Healthy Land and Water CEO, Julie McLellan, said more than 16,000 plastic bottles were picked out of rivers across Brisbane, the Gold Coast, Logan and Ipswich in the twelve months to June 2017. 

“Buying bottled water is a popular and convenient way to keep hydrated in summer but it comes at a terrible price,” she said.

“Too often single-use plastic bottles are discarded and end up polluting our waterways and impacting on fragile marine habitats.

“Thirty per cent of the turtle deaths in Moreton Bay are caused by the ingestion of plastic litter*.”

The Clean Up Program Report found single-use plastic water bottles accounted for 22 per cent of the total rubbish collected from our rivers.

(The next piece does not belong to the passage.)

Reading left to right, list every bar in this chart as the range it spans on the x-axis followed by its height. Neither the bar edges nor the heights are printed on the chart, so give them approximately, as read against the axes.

It’s the first time plastic bottle litter has increased in the past four years, possibly due to the large amount of litter washed into waterways during ex-tropical cyclone Debbie last year.

Queensland Urban Utilities spokesperson, Michelle Cull, said carrying a reusable water bottle and filling up on tap water was not only better for the environment, but your health and hip pocket.

“Australians spend more than $600 million on bottled water every year which doesn’t make sense,” she said.

“Tap water is also better for your health than other drinks because it doesn’t contain any sugar.

“If you find the taste of water a bit boring, a big trend this summer is creating your own fruit infusions. All you need to do is add your favourite fruits to a jug or dispenser of water and let it rest for a few hours in the fridge.”

Healthy Land and Water has made it easier to fill up on tap water by installing go2zone water refilling stations at seven public places across South East Queensland.

Queensland Urban Utilities has also installed four water refill stations at South Bank Parklands.